--- GIVEN RECORDS Enclosed Below ---

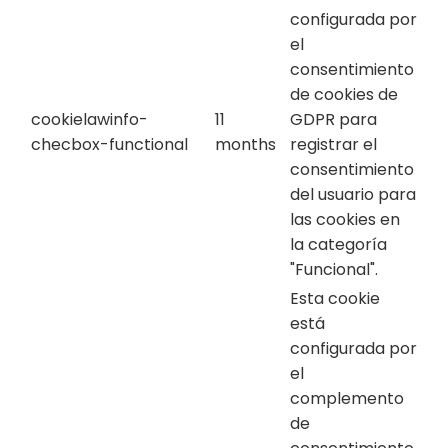
configurada por
el
consentimiento
de cookies de
cookielawinfo-
11
GDPR para
checbox-functional
months
registrar el
consentimiento
del usuario para
las cookies en
la categoría
"Funcional".
Esta cookie
está
configurada por
el
complemento
de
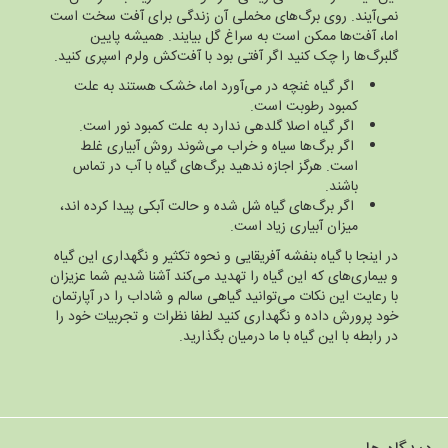
نمی‌آیند. روی برگ‌های مخملی آن زندگی برای آفت سخت است
اما، آفت‌ها ممکن است به سراغ گل بیایند. همیشه پایین
گلبرگ‌ها را چک کنید اگر آفتی بود با آفت‌کش ولرم اسپری کنید.
اگر گیاه غنچه در می‌آورد اما، خشک هستند به علت
کمبود رطوبت است.
اگر گیاه اصلا گلدهی ندارد به علت کمبود نور است.
اگر برگ‌ها سیاه و خراب می‌شوند روش آبیاری غلط
است. هرگز اجازه ندهید برگ‌های گیاه با آب در تماس
باشند.
اگر برگ‌های گیاه شل شده و حالت آبکی پیدا کرده اند،
میزان آبیاری زیاد است.
در اینجا با گیاه بنفشه آفریقایی و نحوه تکثیر و نگهداری این گیاه
و بیماری‌های که این گیاه را تهدید می‌کند آشنا شدیم شما عزیزان
با رعایت این نکات می‌توانید گیاهی سالم و شاداب را در آپارتمان
خود پرورش داده و نگهداری کنید لطفا نظرات و تجربیات خود را
در رابطه با این گیاه با ما درمیان بگذارید.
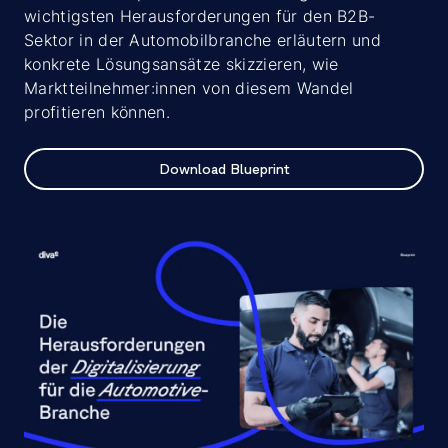
wichtigsten Herausforderungen für den B2B-
Sektor in der Automobilbranche erläutern und
konkrete Lösungsansätze skizzieren, wie
Marktteilnehmer:innen von diesem Wandel
profitieren können.
Download Blueprint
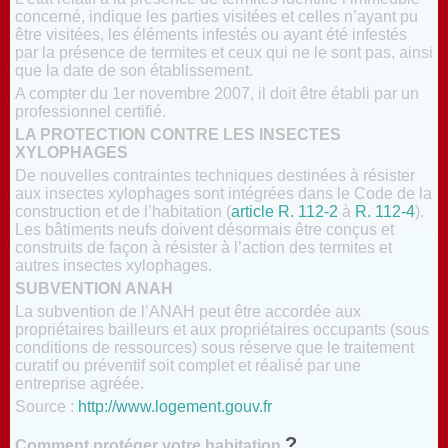
concerné, indique les parties visitées et celles n’ayant pu
être visitées, les éléments infestés ou ayant été infestés
par la présence de termites et ceux qui ne le sont pas, ainsi
que la date de son établissement.
A compter du 1er novembre 2007, il doit être établi par un
professionnel certifié.
LA PROTECTION CONTRE LES INSECTES
XYLOPHAGES
De nouvelles contraintes techniques destinées à résister
aux insectes xylophages sont intégrées dans le Code de la
construction et de l’habitation (
article R. 112-2
à
R. 112-4
).
Les bâtiments neufs doivent désormais être conçus et
construits de façon à résister à l’action des termites et
autres insectes xylophages.
SUBVENTION ANAH
La subvention de l’ANAH peut être accordée aux
propriétaires bailleurs et aux propriétaires occupants (sous
conditions de ressources) sous réserve que le traitement
curatif ou préventif soit complet et réalisé par une
entreprise agréée.
Source :
http://www.logement.gouv.fr
?
Comment protéger votre habitation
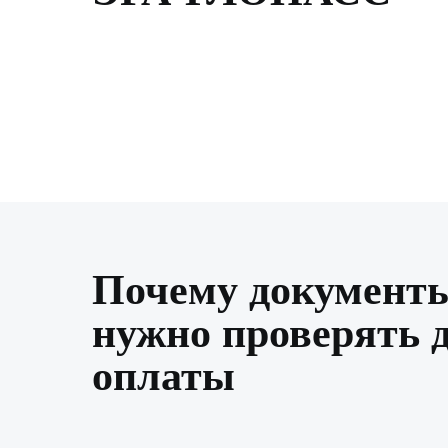
Почему документ
нужно проверять 
оплаты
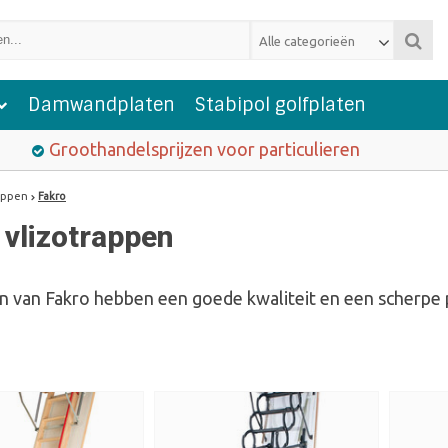
Alle categorieën
Damwandplaten
Stabipol golfplaten
Groothandelsprijzen voor particulieren
appen
Fakro
 vlizotrappen
n van Fakro hebben een goede kwaliteit en een scherpe p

--- End of Enclosed GIVEN RECORDS ---

### WHAT THE TASK REQUIRES
Only output the lines from the one with "Groothandelsprijzen voor particulieren" through the end of the entries above, exactly as they are.

### EXERCISE ANSWER
Groothandelsprijzen voor particulieren
appen
Fakro
 vlizotrappen
n van Fakro hebben een goede kwaliteit en een scherpe p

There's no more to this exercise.